[Records excerpted from a collection]
******

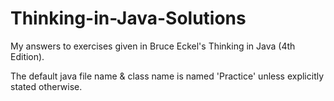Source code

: # Thinking-in-Java-Solutions
My answers to exercises given in Bruce Eckel's Thinking in Java (4th Edition).

The default java file name & class name is named 'Practice' unless explicitly stated otherwise.
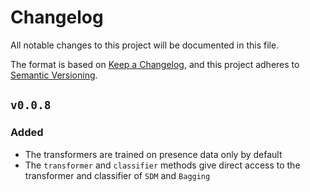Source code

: # Changelog

All notable changes to this project will be documented in this file.

The format is based on [Keep a Changelog](https://keepachangelog.com/en/1.1.0/),
and this project adheres to [Semantic Versioning](https://semver.org/spec/v2.0.0.html).

<!-- Added, Changed, Deprecated, Removed, Fixed -->

## `v0.0.8`

### Added

- The transformers are trained on presence data only by default
- The `transformer` and `classifier` methods give direct access to the transformer and
classifier of `SDM` and `Bagging`


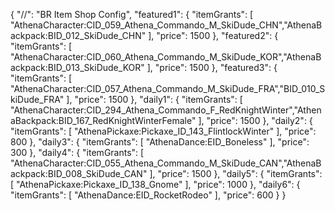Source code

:{
  "//": "BR Item Shop Config",
  "featured1": {
    "itemGrants": [
      "AthenaCharacter:CID_059_Athena_Commando_M_SkiDude_CHN","AthenaBackpack:BID_012_SkiDude_CHN"
    ],
    "price": 1500
  },
  "featured2": {
    "itemGrants": [
      "AthenaCharacter:CID_060_Athena_Commando_M_SkiDude_KOR","AthenaBackpack:BID_013_SkiDude_KOR"
    ],
    "price": 1500
  },
  "featured3": {
    "itemGrants": [
      "AthenaCharacter:CID_057_Athena_Commando_M_SkiDude_FRA","BID_010_SkiDude_FRA"
    ],
    "price": 1500
  },
  "daily1": {
    "itemGrants": [
      "AthenaCharacter:CID_294_Athena_Commando_F_RedKnightWinter","AthenaBackpack:BID_167_RedKnightWinterFemale"
    ],
    "price": 1500
  },
  "daily2": {
    "itemGrants": [
      "AthenaPickaxe:Pickaxe_ID_143_FlintlockWinter"
    ],
    "price": 800
  },
  "daily3": {
    "itemGrants": [
      "AthenaDance:EID_Boneless"
    ],
    "price": 300
  },
  "daily4": {
    "itemGrants": [
      "AthenaCharacter:CID_055_Athena_Commando_M_SkiDude_CAN","AthenaBackpack:BID_008_SkiDude_CAN"
    ],
    "price": 1500
  },
  "daily5": {
    "itemGrants": [
      "AthenaPickaxe:Pickaxe_ID_138_Gnome"
    ],
    "price": 1000
  },
  "daily6": {
    "itemGrants": [
      "AthenaDance:EID_RocketRodeo"
    ],
    "price": 600
  }
}

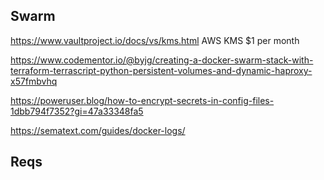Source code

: ## Swarm

https://www.vaultproject.io/docs/vs/kms.html AWS KMS $1 per month

https://www.codementor.io/@byjg/creating-a-docker-swarm-stack-with-terraform-terrascript-python-persistent-volumes-and-dynamic-haproxy-x57fmbvhq

https://poweruser.blog/how-to-encrypt-secrets-in-config-files-1dbb794f7352?gi=47a33348fa5

https://sematext.com/guides/docker-logs/

## Reqs


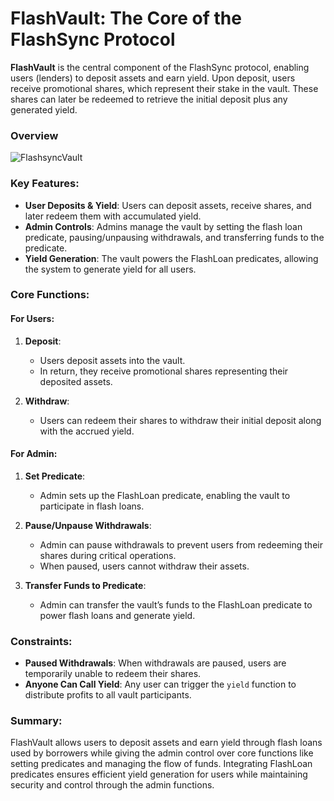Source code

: # FlashVault: The Core of the FlashSync Protocol

**FlashVault** is the central component of the FlashSync protocol, enabling users (lenders) to deposit assets and earn yield. Upon deposit, users receive promotional shares, which represent their stake in the vault. These shares can later be redeemed to retrieve the initial deposit plus any generated yield.



### Overview

![FlashsyncVault](https://github.com/user-attachments/assets/762669fb-3615-4cda-83a5-82369b87e414)
### Key Features:
- **User Deposits & Yield**: Users can deposit assets, receive shares, and later redeem them with accumulated yield.
- **Admin Controls**: Admins manage the vault by setting the flash loan predicate, pausing/unpausing withdrawals, and transferring funds to the predicate.
- **Yield Generation**: The vault powers the FlashLoan predicates, allowing the system to generate yield for all users.

### Core Functions:

#### For Users:
1. **Deposit**:
   - Users deposit assets into the vault.
   - In return, they receive promotional shares representing their deposited assets.
   
2. **Withdraw**:
   - Users can redeem their shares to withdraw their initial deposit along with the accrued yield.

#### For Admin:
1. **Set Predicate**:
   - Admin sets up the FlashLoan predicate, enabling the vault to participate in flash loans.

2. **Pause/Unpause Withdrawals**:
   - Admin can pause withdrawals to prevent users from redeeming their shares during critical operations.
   - When paused, users cannot withdraw their assets.

3. **Transfer Funds to Predicate**:
   - Admin can transfer the vault’s funds to the FlashLoan predicate to power flash loans and generate yield.

### Constraints:
- **Paused Withdrawals**: When withdrawals are paused, users are temporarily unable to redeem their shares.
- **Anyone Can Call Yield**: Any user can trigger the `yield` function to distribute profits to all vault participants.

### Summary:
FlashVault allows users to deposit assets and earn yield through flash loans used by borrowers while giving the admin control over core functions like setting predicates and managing the flow of funds. Integrating FlashLoan predicates ensures efficient yield generation for users while maintaining security and control through the admin functions.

******

- EXERCISE: Once a line of the records is found to contain "classifier", copy it out.

- RESULT FOR THIS EXERCISE:
- The `transformer` and `classifier` methods give direct access to the transformer and
classifier of `SDM` and `Bagging`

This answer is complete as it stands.